Excerpted passage >>
* * * * * * * * *

90 days today....but a big question...need opinions

I haven't posted in aaages....I haven't needed to. Today makes 90 days...three months exactly of no suboxone, for a 2 year painkiller addiction...i haven't touched an opiate based painkiller since late 2009.

I have no cravings for painkillers whatsoever....but I'm having massive knee problems again...I'm talking major pain. I've tried panadol and an anti-inflammatory but nothing seems to ease the pain. I have had 2 previous knee operations...and half way through last year i slipped over in a shopping centre and cracked my knee cap. (still going with legal proceedings...ugh)

(and for the new people to the forum who may not know me....I'm currently studying Certificate 4 in Alcohol and other drugs...after my experience i want to help other people)

I went to the doctors the other week and showed her the abnormal swelling that wasn't there before the fall and she poked and prodded and said it seemed alright. Tomorrow I'm going back but seeing another doctor....

The problem i face is i don't know what to do mean time (if a treatment is going to take time etc)...should i RESPONSIBLY take the painkillers i was once addicted to (which is codine combined with an anti-inflammatory...the best thing for it)? I can't put up with the pain any longer.

* * * * * * * * *

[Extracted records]
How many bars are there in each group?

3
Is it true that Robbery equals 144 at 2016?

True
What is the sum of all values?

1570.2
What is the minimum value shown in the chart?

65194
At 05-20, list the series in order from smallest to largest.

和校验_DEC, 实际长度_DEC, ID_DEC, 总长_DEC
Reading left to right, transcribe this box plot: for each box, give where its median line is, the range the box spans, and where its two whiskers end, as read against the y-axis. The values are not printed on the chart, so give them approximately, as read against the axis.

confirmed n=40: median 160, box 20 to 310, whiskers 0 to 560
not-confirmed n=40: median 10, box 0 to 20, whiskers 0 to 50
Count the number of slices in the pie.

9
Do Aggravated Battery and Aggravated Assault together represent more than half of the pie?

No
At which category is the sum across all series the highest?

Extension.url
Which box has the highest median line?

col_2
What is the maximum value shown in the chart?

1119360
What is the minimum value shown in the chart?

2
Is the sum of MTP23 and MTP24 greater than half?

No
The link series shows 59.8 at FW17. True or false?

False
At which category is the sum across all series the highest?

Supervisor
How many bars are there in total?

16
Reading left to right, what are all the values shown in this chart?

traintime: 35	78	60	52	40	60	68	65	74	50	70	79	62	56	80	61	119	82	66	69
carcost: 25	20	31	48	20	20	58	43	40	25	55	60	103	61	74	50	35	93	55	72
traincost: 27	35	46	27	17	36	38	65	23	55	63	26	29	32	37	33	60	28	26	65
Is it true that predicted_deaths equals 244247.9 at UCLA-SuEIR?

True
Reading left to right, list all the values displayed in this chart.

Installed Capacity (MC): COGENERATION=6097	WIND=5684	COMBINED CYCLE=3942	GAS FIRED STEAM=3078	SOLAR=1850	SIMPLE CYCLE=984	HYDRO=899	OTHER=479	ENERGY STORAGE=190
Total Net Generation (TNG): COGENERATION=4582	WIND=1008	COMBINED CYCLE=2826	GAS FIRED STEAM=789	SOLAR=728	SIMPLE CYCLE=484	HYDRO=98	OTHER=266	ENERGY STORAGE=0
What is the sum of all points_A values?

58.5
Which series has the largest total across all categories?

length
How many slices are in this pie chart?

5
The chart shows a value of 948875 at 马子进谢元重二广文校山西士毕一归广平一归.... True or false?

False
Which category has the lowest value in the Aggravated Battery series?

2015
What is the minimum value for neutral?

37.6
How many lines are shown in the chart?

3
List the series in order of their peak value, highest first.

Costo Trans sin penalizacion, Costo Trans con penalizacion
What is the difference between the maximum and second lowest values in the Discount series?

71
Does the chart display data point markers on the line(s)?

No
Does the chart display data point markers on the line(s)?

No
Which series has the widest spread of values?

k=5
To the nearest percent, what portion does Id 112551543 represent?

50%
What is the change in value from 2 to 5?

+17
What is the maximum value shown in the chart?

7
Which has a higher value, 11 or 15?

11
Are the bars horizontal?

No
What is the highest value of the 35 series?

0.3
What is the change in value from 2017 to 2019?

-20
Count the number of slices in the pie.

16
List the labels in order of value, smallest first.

* * * * * * * * *

Your assignment >>
List every medication that the forum post about reaching 90 days identifies by a specific name.

Your response >>
suboxone, panadol, codine